I agree with Russ. I wouldn't have called and I won't in the future. I'd be just as outraged, but that's where it would end.

Anonymous said...

I have also seent his happening on several occasions. Sometimes I have called and sometimes I have not. The times I haven't were mostly because I didn't see what was happening soon enough to follow or get the plate.

I honestly do not feel we only have a responsibility to our own children. People NOT stepping up has caused SO many kids to die that shouldn't have. ie the neighbors who see the parent strike the dirty and sickly looking child repeatedly and dont ever report the concerns it and the later the child is dead. Neighbor says in an interview "well I saw x,y and z but didnt think I should have said something." The kids need people to protect them. Especially if the parents aren't doing it.

Also think of it this way...While I think most of the time the parents are just irresponsible and don't care - sometimes there is extenuating circumstances. Maybe the mom can't afford the proper restraint...you calling the cops and them talking to her could result in her getting info on where to get seats free or dicounted.

Sorry to be so long winded...

That Nora Girl said...

I once watched a woman get into a car with her baby in her arms. The back seat where she was sitting was full of groceries and junk- no car seat AT ALL. I got the plate number and memorized what the car was and I called 911. I would have gotten back into my car and followed her until the police caught up, but I had my son with me and by the time I got back to my car and strapped him into his car seat it would have been too late anyway. I was shaking when I called.

Vehicle/ car seat/ seat belt safety is one issue I do not bend on. I see the act of not properly securing your child into a car as abuse and neglect. I will call 911 every time I see this in the future.

Astarte said...

I hollared at an idiot in the library parking lot just the other day. As I was pulling into the lot, I almost ran over two children who were being allowed to play in the street at the entrance of the lot, which is off of the busy main road in town.

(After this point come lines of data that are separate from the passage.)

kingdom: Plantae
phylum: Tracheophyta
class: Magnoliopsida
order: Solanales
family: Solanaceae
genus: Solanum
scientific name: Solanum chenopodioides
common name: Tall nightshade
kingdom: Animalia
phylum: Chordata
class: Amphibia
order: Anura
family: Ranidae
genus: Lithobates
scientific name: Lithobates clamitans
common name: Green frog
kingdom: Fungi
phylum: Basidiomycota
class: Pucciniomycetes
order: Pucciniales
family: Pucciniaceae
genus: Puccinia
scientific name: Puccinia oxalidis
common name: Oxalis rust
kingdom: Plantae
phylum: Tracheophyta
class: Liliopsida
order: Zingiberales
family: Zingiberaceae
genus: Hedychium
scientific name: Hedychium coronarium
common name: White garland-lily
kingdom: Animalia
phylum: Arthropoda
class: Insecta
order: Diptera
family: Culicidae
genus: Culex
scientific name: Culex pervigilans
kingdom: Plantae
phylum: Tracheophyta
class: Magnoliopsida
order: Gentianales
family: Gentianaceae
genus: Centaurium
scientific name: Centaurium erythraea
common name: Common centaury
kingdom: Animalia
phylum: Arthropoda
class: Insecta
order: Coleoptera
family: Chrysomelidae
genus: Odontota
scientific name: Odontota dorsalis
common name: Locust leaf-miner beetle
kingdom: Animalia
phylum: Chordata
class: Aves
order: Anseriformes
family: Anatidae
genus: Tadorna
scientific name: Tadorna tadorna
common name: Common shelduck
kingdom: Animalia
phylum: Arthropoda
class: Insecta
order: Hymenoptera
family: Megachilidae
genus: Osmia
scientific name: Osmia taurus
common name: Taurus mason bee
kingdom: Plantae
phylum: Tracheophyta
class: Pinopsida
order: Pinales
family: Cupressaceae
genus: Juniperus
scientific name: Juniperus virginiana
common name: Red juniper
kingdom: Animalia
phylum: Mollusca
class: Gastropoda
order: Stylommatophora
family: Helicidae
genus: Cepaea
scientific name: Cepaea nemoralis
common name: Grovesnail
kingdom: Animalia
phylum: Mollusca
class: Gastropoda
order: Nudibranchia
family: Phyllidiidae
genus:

The ONLY reason I didn't hit them, and they were probably 3 and 1.5, was because the turn into the lot is a 90 degree angle, and there was a car parked on the street right next to the entrance, so I had to almost stop to be able to see where the turn was. Not only that, I actually had to sit there for a good ten seconds until the mother, who was hugely pregnant again, smoking a butt and on her cell phone, noticed that I was about two feet from her kids. She wasn't alone, either - her dreadlocked boyfriend and three other hippies were with her (I'm serious, they were doing the full white-kid rastafarian thing) - and not one of them moved. I was shaking when I parked, and as I walked by, I stood and debated what to do, since I knew they weren't the type to care, since they had let the kids go RIGHT BACK INTO THE STREET. As I stood there debating, another car came along and did the same thing I almost did. That was what it took for me to open my mouth and let them HAVE IT. They didn't even look at me. I am still enraged and horrified that I was way more interested in these strangers kids than the poor girls' guardians were. It probably would have been better if I had turned around, gotten back into my car, and driven off, scooping the girls up on my way past. The morons probably wouldn't have noticed, anyway.

So, next time, I will not wait. Those kids could have been killed while I stood there and wondered if I wanted to deal with the inconvenience of their parents' probable rude retorts. I will never do that again. If they had been run over in front of my eyes, I would never have been able to forgive myself.